++++ Texte fourni

Plusieurs ministères interviennent dans ce domaine. Il s’agit du ministère de l’administration territoriale et de la décentralisation, appuyé par le ministère de la réconciliation nationale et de la cohésion sociale. Il a été également créé l’Observatoire national des faits religieux (ONAFAR) en vue de promouvoir la coexistence pacifique entre les communautés religieuses, la dignité et la liberté de chaque citoyen dans le respect des différences de croyances, de culture et d’opinion.
Quant à la recherche surtout en sciences sociales, elle a investigué sur plusieurs aspects de l’intolérance religieuse et du dialogue interreligieux. Elles ont porté sur l’ampleur de l’IR ainsi que ses causes (Mayrargue, 2009 ; Basedau, 2017 ; Ouba, 2018) ; l’émergence de comportement d’IR et surtout de l’extrémisme violent, forme suprême de l’IR (International Crisis Group, 2015). En ce qui concerne le DI, la littérature scientifique s’est intéressée aux acteurs impliqués dans la promotion du DI (Dussert-Galinat, 2013) et des expériences en la matière (Nouhouayi, 2015 ; Kaboré, 2017).

++++++++
++++ Extraits de données

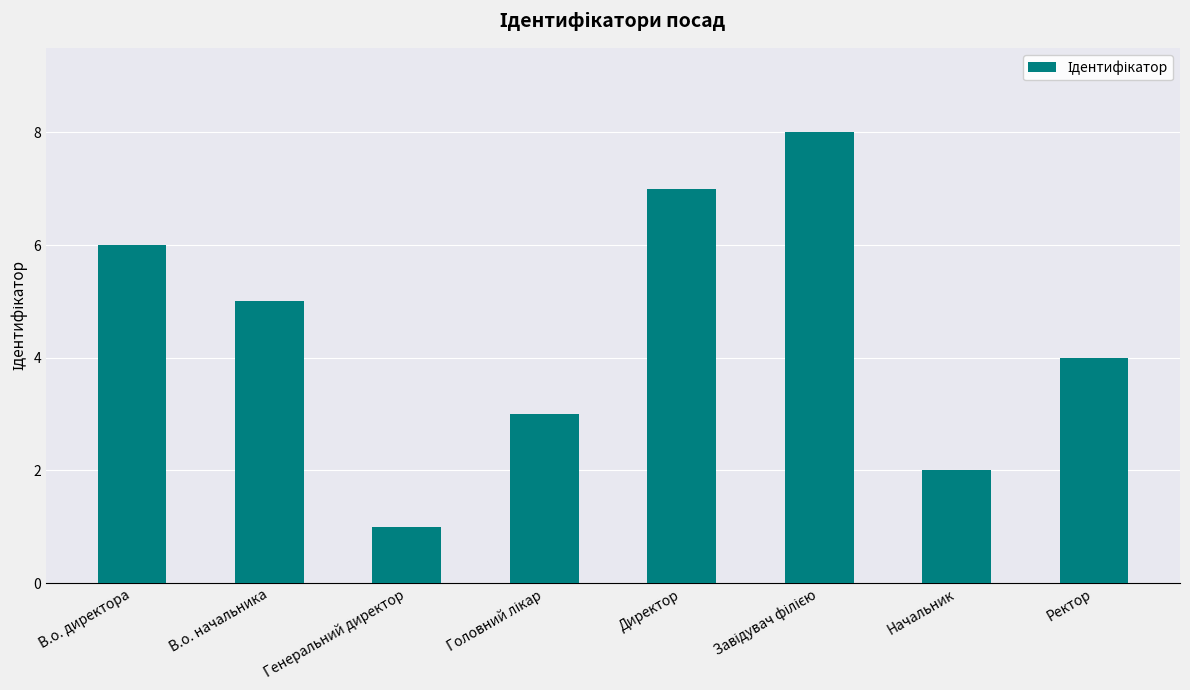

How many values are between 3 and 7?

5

++++++++
++++ Extraits de données

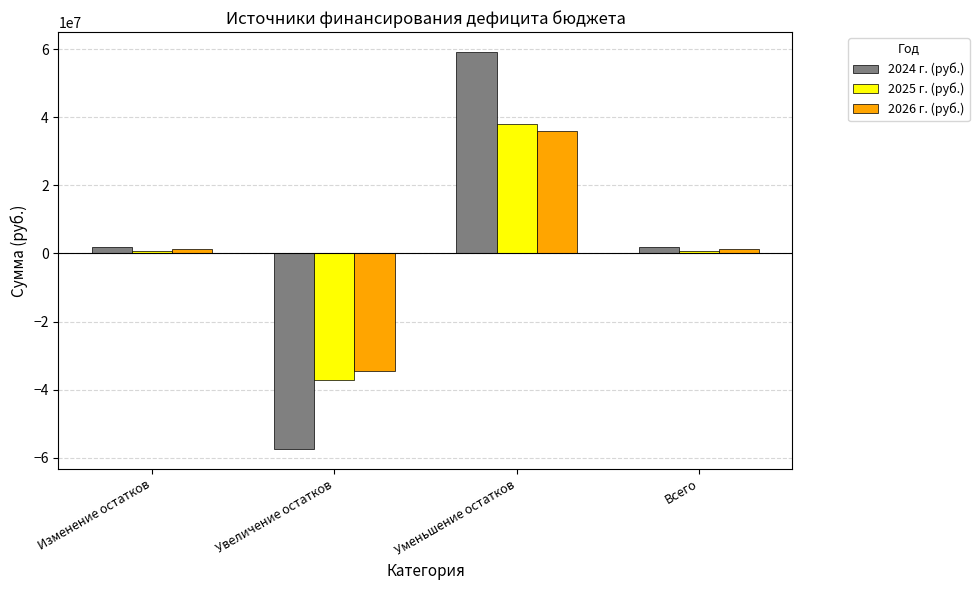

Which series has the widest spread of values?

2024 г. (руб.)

++++++++

# Activité 1:
D’après le texte fourni, quel organisme a été créé pour promouvoir la coexistence pacifique entre les communautés religieuses ?
# Activité 2:
Réécrivez le passage du texte fourni commençant par « Quant à la recherche » et s’achevant par « 2015 ; Kaboré, 2017). », en remplaçant « littérature scientifique » par « recherche universitaire ».
Les lignes n’interviennent nullement dans ce qui est demandé ici.

# Réponse 1:
L’Observatoire national des faits religieux (ONAFAR).

# Réponse 2:
Quant à la recherche surtout en sciences sociales, elle a investigué sur plusieurs aspects de l’intolérance religieuse et du dialogue interreligieux. Elles ont porté sur l’ampleur de l’IR ainsi que ses causes (Mayrargue, 2009 ; Basedau, 2017 ; Ouba, 2018) ; l’émergence de comportement d’IR et surtout de l’extrémisme violent, forme suprême de l’IR (International Crisis Group, 2015). En ce qui concerne le DI, la recherche universitaire s’est intéressée aux acteurs impliqués dans la promotion du DI (Dussert-Galinat, 2013) et des expériences en la matière (Nouhouayi, 2015 ; Kaboré, 2017).